#### Assignment:
The lines running from the one that contains "focal_mm: 5.4" to the end of the records below are what to reproduce, exactly and without pictures.

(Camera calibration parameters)

━━━━━━━━━━━━━━━━━━━━

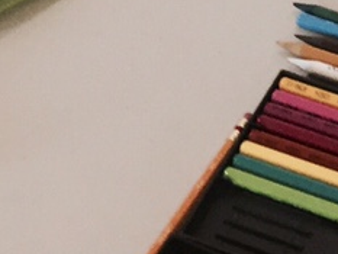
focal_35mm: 159
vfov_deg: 8.7
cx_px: 522
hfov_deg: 11.8
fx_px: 1553
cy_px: -292
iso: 125
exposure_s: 1/30
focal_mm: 4.15
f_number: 2.2
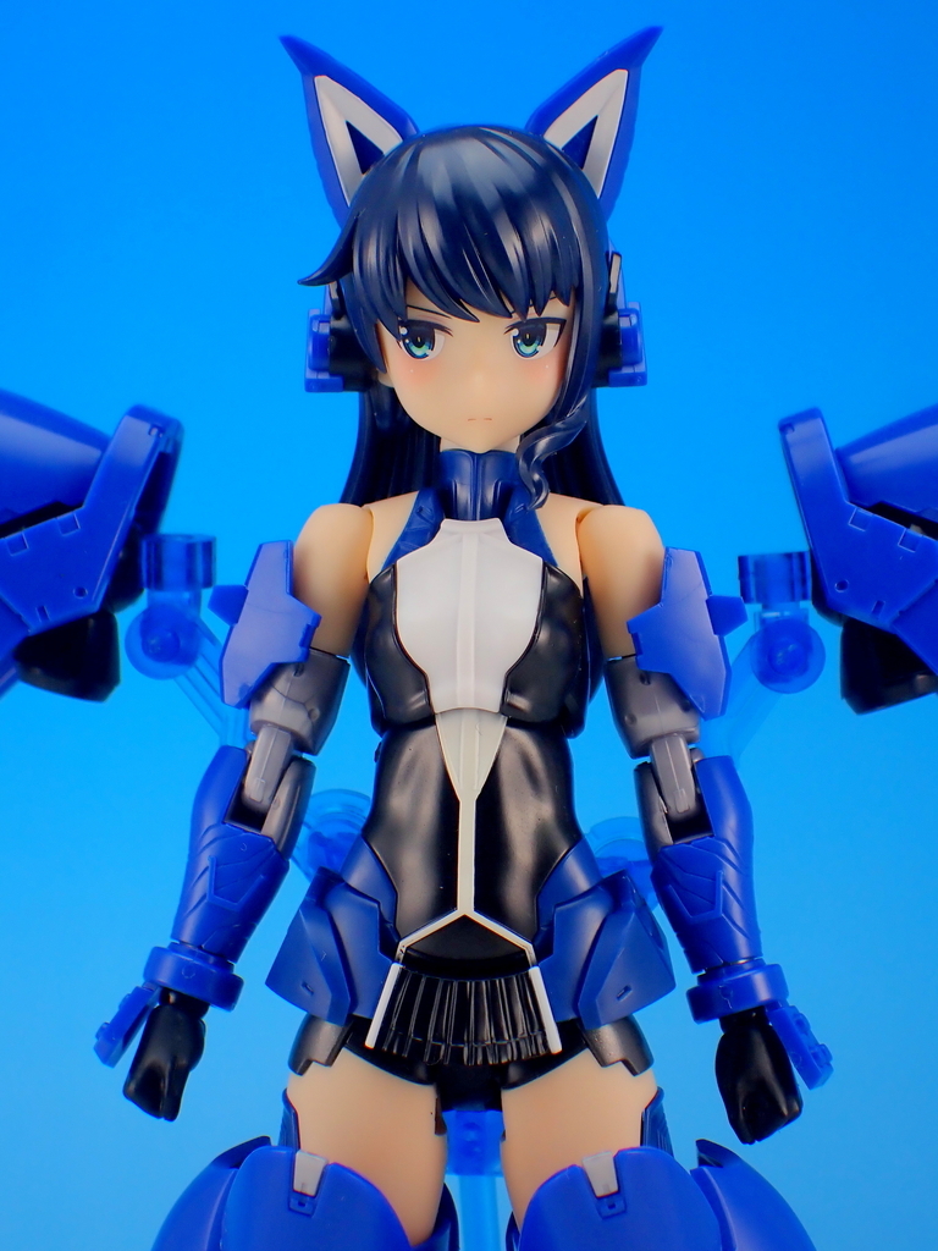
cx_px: 469
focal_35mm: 100
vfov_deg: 19.6
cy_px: 626
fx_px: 3613
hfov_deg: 14.8
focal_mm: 18
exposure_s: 1/20
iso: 100
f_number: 4.9
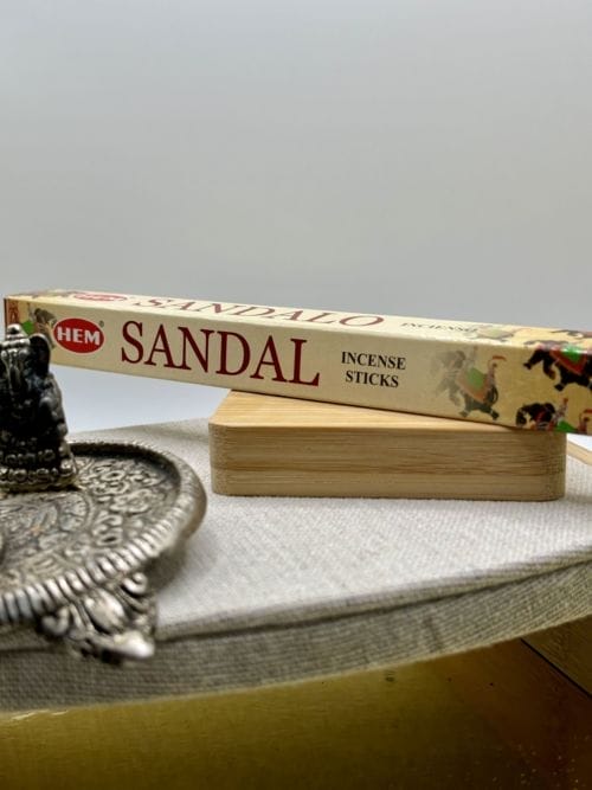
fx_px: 1186
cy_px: 395
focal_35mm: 52
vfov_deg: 36.8
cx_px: 296
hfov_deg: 28.0
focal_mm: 5.96
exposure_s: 1/326
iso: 32
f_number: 1.6
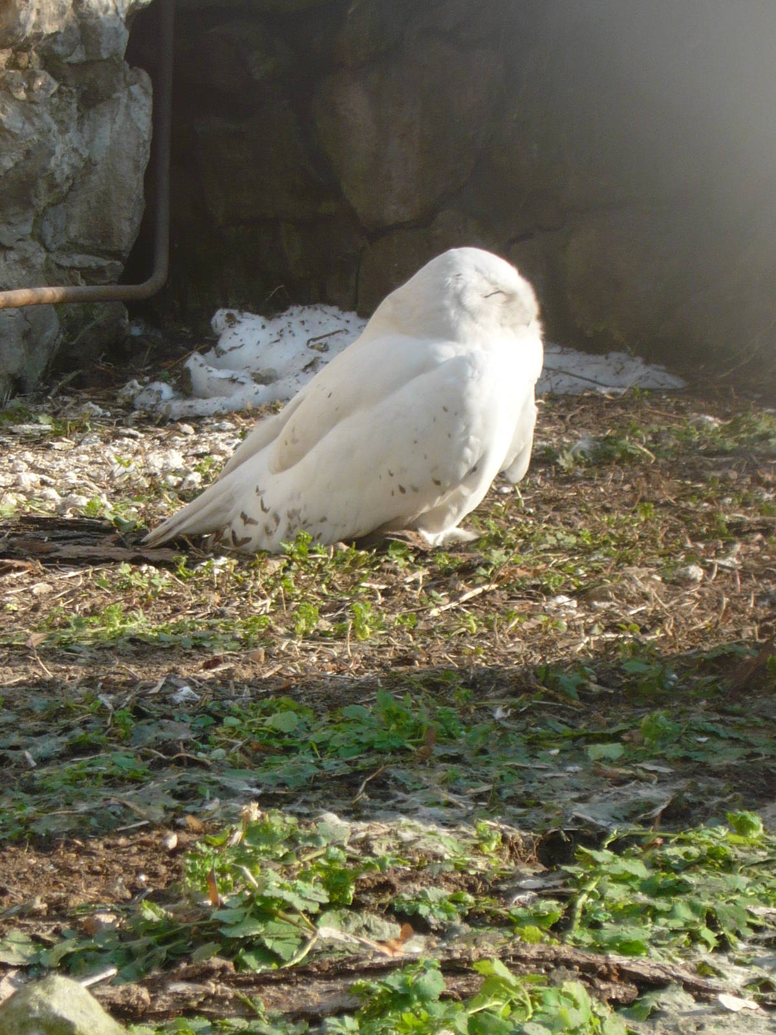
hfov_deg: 9.3
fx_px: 4782
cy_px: 518
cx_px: 388
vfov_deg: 12.3
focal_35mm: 160
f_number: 5.1
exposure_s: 1/125
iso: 100
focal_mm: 16.5
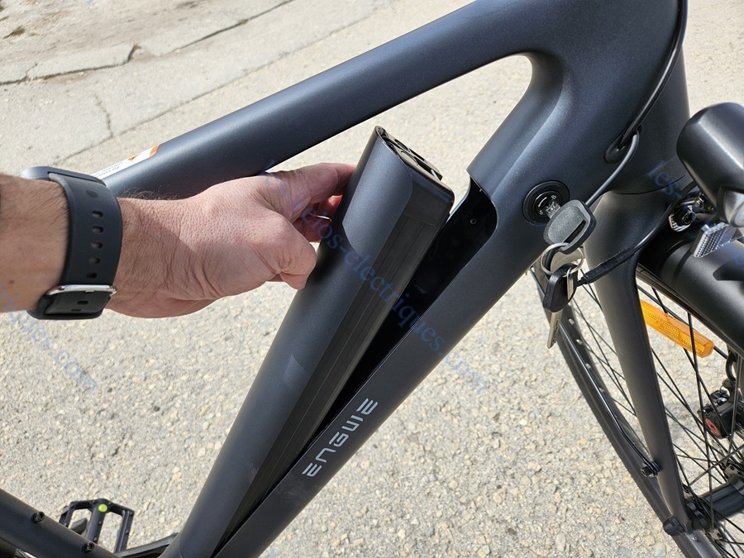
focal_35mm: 23
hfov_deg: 73.9
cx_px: 372
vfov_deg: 58.9
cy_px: 279
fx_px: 494
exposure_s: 1/1445
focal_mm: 5.4
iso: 32
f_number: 1.8
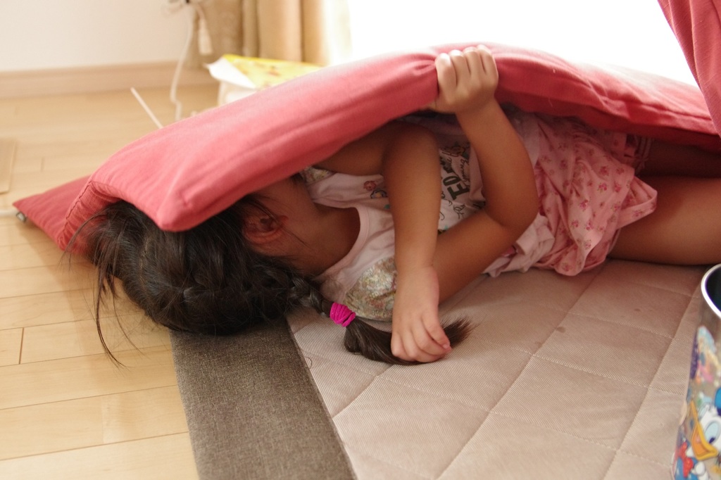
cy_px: 240
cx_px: 360
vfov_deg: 31.9
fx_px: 841
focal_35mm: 42
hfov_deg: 46.4
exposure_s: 1/125
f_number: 2.8
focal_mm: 28
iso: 3200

━━━━━━━━━━━━━━━━━━━━

#### Task output:
focal_mm: 5.4
iso: 32
f_number: 1.8
cy_px: 240
cx_px: 360
vfov_deg: 31.9
fx_px: 841
focal_35mm: 42
hfov_deg: 46.4
exposure_s: 1/125
f_number: 2.8
focal_mm: 28
iso: 3200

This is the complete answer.